Prove that this language isn't regular using closure properties of regular languages:
$L=\{a^{j+1}b^kc^{j-k}:j,k,j-k\ge 0\}$
$L$ is over $\sum=\{a,b,c\}$.
My Solution:
We define the homomorphism $h:\sum \to \{a,b\}^*$ this way:
$h(a)=a$
$h(b)=b$
$h(c)=b$
And now we get that $h(L)=\{a^{j+1}b^j:j \ge 0\}$.
Note: I know that this language is irregular and it's very easy to prove using the pumping lemma and here the question ends.

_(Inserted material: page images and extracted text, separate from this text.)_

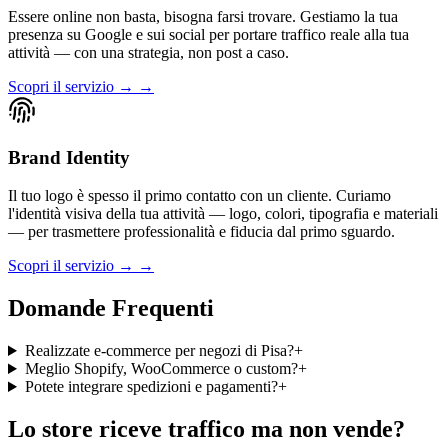
Essere online non basta, bisogna farsi trovare. Gestiamo la tua
presenza su Google e sui social per portare traffico reale alla tua
attività — con una strategia, non post a caso.
Scopri il servizio → →
Brand Identity
Il tuo logo è spesso il primo contatto con un cliente. Curiamo
l'identità visiva della tua attività — logo, colori, tipografia e materiali
— per trasmettere professionalità e fiducia dal primo sguardo.
Scopri il servizio → →
Domande Frequenti
Realizzate e-commerce per negozi di Pisa?
+
Meglio Shopify, WooCommerce o custom?
+
Potete integrare spedizioni e pagamenti?
+
Lo store riceve traffico ma non vende?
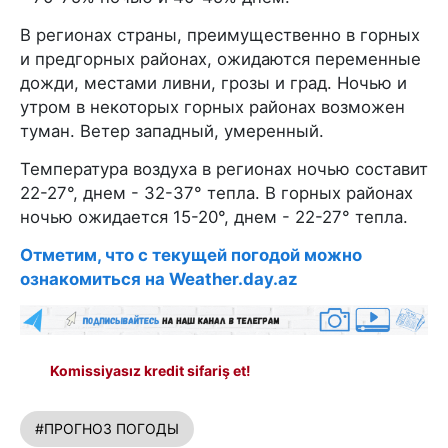
В регионах страны, преимущественно в горных
и предгорных районах, ожидаются переменные
дожди, местами ливни, грозы и град. Ночью и
утром в некоторых горных районах возможен
туман. Ветер западный, умеренный.
Температура воздуха в регионах ночью составит
22-27°, днем - 32-37° тепла. В горных районах
ночью ожидается 15-20°, днем - 22-27° тепла.
Отметим, что с текущей погодой можно
ознакомиться на Weather.day.az
Komissiyasız kredit sifariş et!
#ПРОГНОЗ ПОГОДЫ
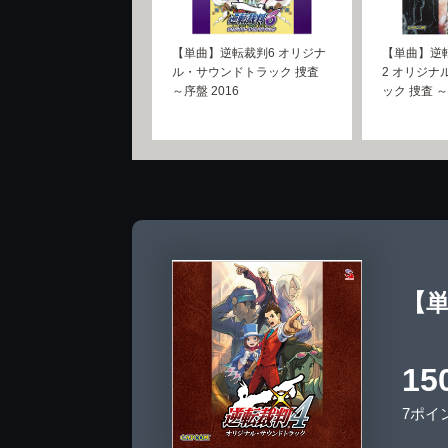
【単曲】逆転裁判6 オリジナ
【単曲】逆
ル・サウンドトラック 捜査
2 オリジナ
～序盤 2016
ック 捜査 ～
【単
15
7ポイ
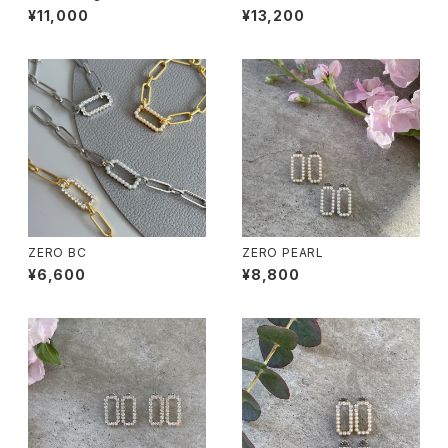
¥11,000
¥13,200
ZERO BC
ZERO PEARL
¥6,600
¥8,800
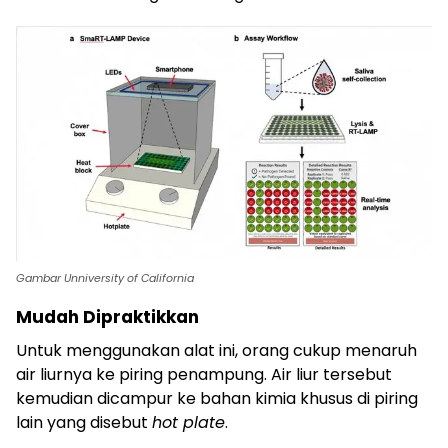
Gambar Unniversity of California
Mudah Dipraktikkan
Untuk menggunakan alat ini, orang cukup menaruh
air liurnya ke piring penampung. Air liur tersebut
kemudian dicampur ke bahan kimia khusus di piring
lain yang disebut
hot plate
.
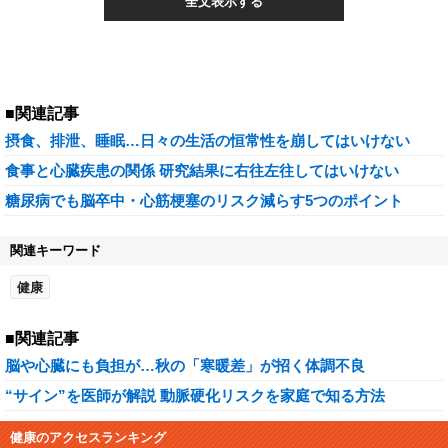
全文表示する
■関連記事
摂食、排泄、睡眠…日々の生活の恒常性を崩してはいけない
食事と心臓疾患の関係 研究結果に右往左往してはいけない
糖尿病でも脳卒中・心筋梗塞のリスク減らす5つのポイント
関連キーワード
健康
■関連記事
脳や心臓にも負担が…秋の「寒暖差」が招く体調不良
“サイン”を医師が解説 動脈硬化リスクを家庭で知る方法
健康のアクセスランキング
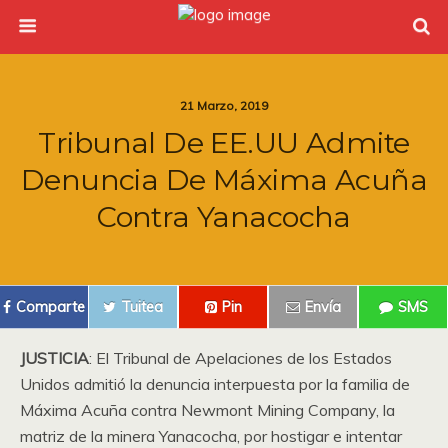
21 Marzo, 2019
Tribunal De EE.UU Admite
Denuncia De Máxima Acuña
Contra Yanacocha
Comparte
Tuitea
Pin
Envía
SMS
JUSTICIA
: El Tribunal de Apelaciones de los Estados
Unidos admitió la denuncia interpuesta por la familia de
Máxima Acuña contra Newmont Mining Company, la
matriz de la minera Yanacocha, por hostigar e intentar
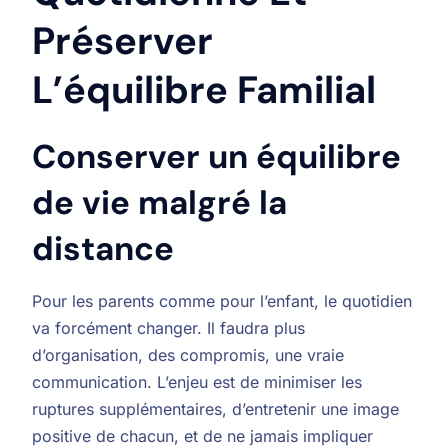
Préserver
L’équilibre Familial
Conserver un équilibre
de vie malgré la
distance
Pour les parents comme pour l’enfant, le quotidien
va forcément changer. Il faudra plus
d’organisation, des compromis, une vraie
communication. L’enjeu est de minimiser les
ruptures supplémentaires, d’entretenir une image
positive de chacun, et de ne jamais impliquer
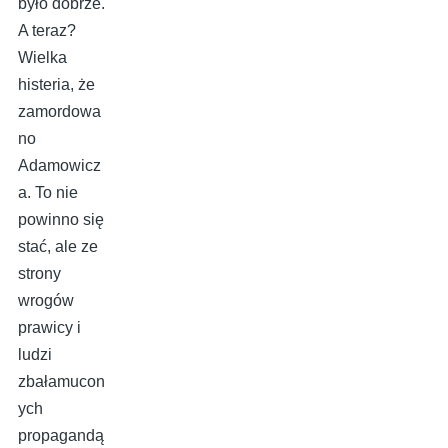
było dobrze.
A teraz?
Wielka
histeria, że
zamordowa
no
Adamowicz
a. To nie
powinno się
stać, ale ze
strony
wrogów
prawicy i
ludzi
zbałamucon
ych
propagandą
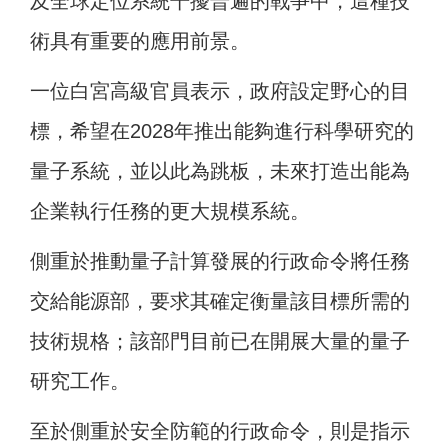
及全球定位系統干擾普遍的戰爭中，這種技
術具有重要的應用前景。
一位白宮高級官員表示，政府設定野心的目
標，希望在2028年推出能夠進行科學研究的
量子系統，並以此為跳板，未來打造出能為
企業執行任務的更大規模系統。
側重於推動量子計算發展的行政命令將任務
交給能源部，要求其確定衡量該目標所需的
技術規格；該部門目前已在開展大量的量子
研究工作。
至於側重於安全防範的行政命令，則是指示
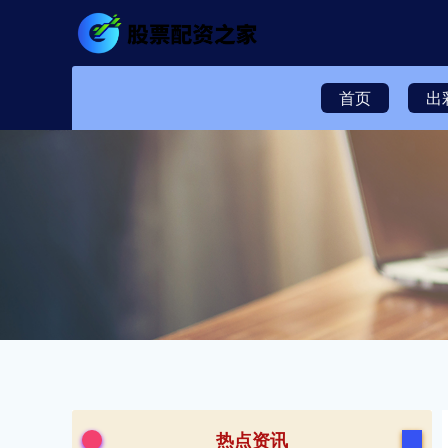
首页
出
热点资讯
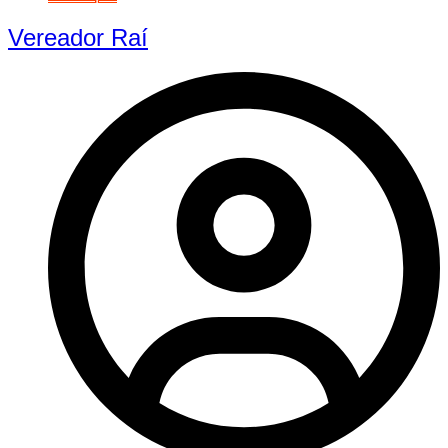
Vereador Raí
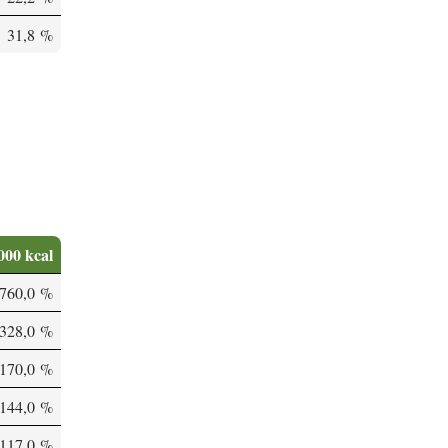
31,8 %
000 kcal
760,0 %
328,0 %
170,0 %
144,0 %
117,0 %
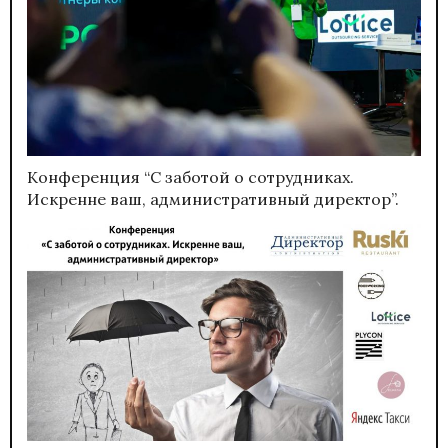
Конференция “С заботой о сотрудниках.
Искренне ваш, административный директор”.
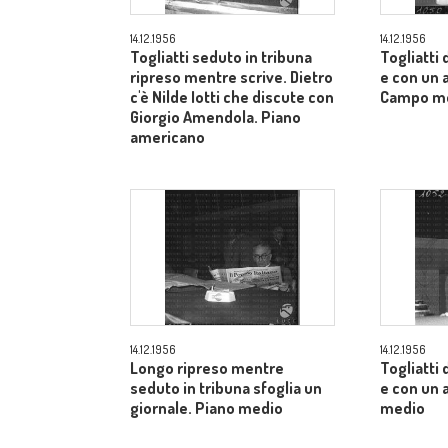
14.12.1956
14.12.1956
Togliatti seduto in tribuna
Togliatti
ripreso mentre scrive. Dietro
e con un a
c'è Nilde Iotti che discute con
Campo m
Giorgio Amendola. Piano
americano
14.12.1956
14.12.1956
Longo ripreso mentre
Togliatti
seduto in tribuna sfoglia un
e con un 
giornale. Piano medio
medio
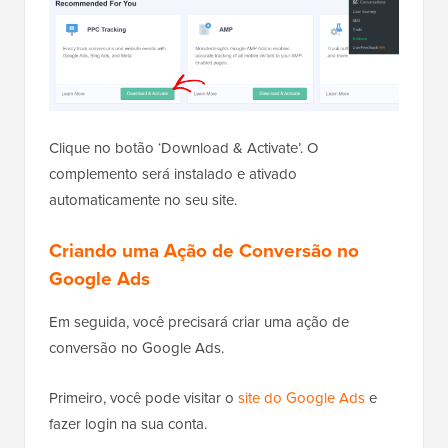
Clique no botão ‘Download & Activate’. O
complemento será instalado e ativado
automaticamente no seu site.
Criando uma Ação de Conversão no
Google Ads
Em seguida, você precisará criar uma ação de
conversão no Google Ads.
Primeiro, você pode visitar o
site do Google Ads
e
fazer login na sua conta.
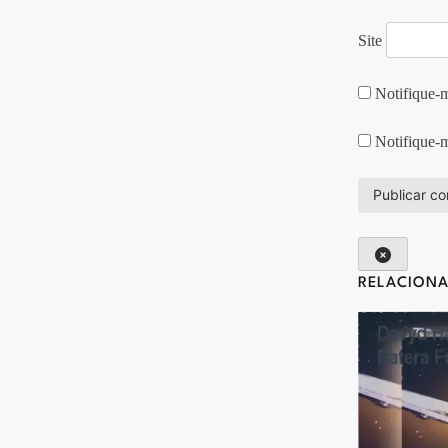
Site
Notifique-m
Notifique-m
RELACION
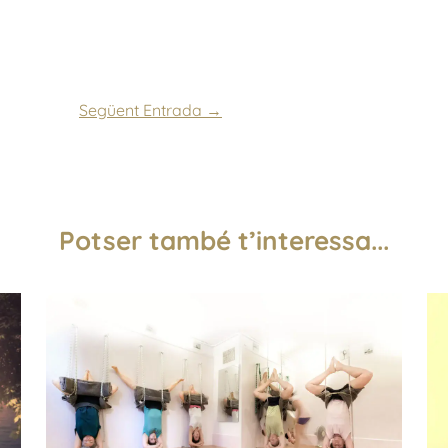
Següent Entrada
→
Potser també t’interessa...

But I've been trying to do something as a challenge to reach the known irregular language $\{a^jb^j:j \ge 0\}$.
But I got stuck trying to get rid of the extra $a$, I've thought of concatenating the regular language $\{b\}$, like this $h(L)\cdot \{b\}$ which still gives me the same language but $j\ge 1$.
I haven't been able to think of a way of doing it using homomorphism, is there a way to delete exactly $1$ $a$ from that language?
Would appreciate any feedback, thanks in advance!
Yes, you can use the fact that each quotient of a regular language is regular. Suppose that $K = \{a^{j+1}b^j \mid j \geqslant 0 \}$ is regular. Then its left quotient by $a$, which is $$a^{-1}K = \{u \mid au \in K\} = \{a^jb^j \mid j \geqslant 0 \}$$ would be regular, a contradiction.